Statesmanship and Party Government: A Study of Burke and Bolingbroke

University of Chicago Press, 1965.


In considering the origins of party government, we face this problem: parties are universal, but party government is recent. Parties are universal because in politics men act for motives which can be and are stated in opinions. Opinions are disputable, especially opinions about the most important topics, opinions on which citizens and regimes stake their lives. Being disputable, such opinions attract and repel: they create partisans. Politics seems to be essentially partisan. There have been many regimes without visible parties and perhaps some entirely without parties. But partyless regimes are not non-partisan. They may suppress the parties which might dispute the opinions they have established, but they cannot suppress the disputability of their opinions. Parties are potential in every regime where they are not actual; and where they are actual, there are also potential parties lurking beneath every opinion taken for granted by the actual parties.
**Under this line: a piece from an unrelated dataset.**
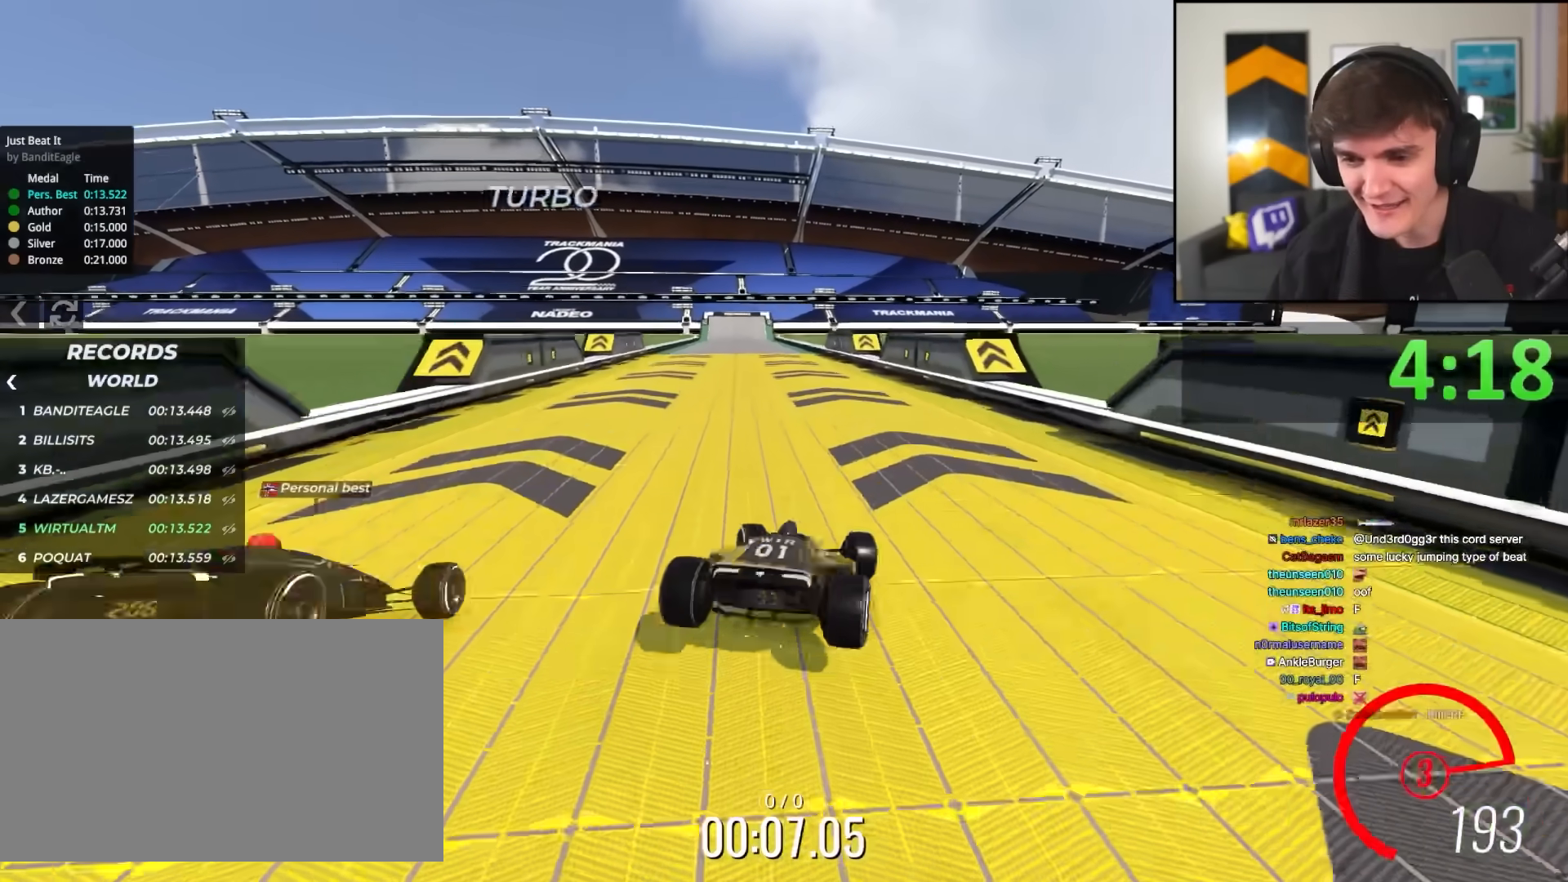
{"keys": ["right", "up"], "events": [[150, "left", "up"], [433, "right", "down"]]}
The secret records of all regimes reveal private parties of politicians or courtiers not visible to the citizens or subjects, and historians have exposed the disputable assumptions of regimes which believed themselves to be founded on rock.

Since politics is essentially partisan, and since the essence of politics is clear to any unbiased observer, it is not surprising that party government is now almost ubiquitous. There is almost no regime which does not claim to have party government-which does not use, avow its use, and praise its use of a party or parties.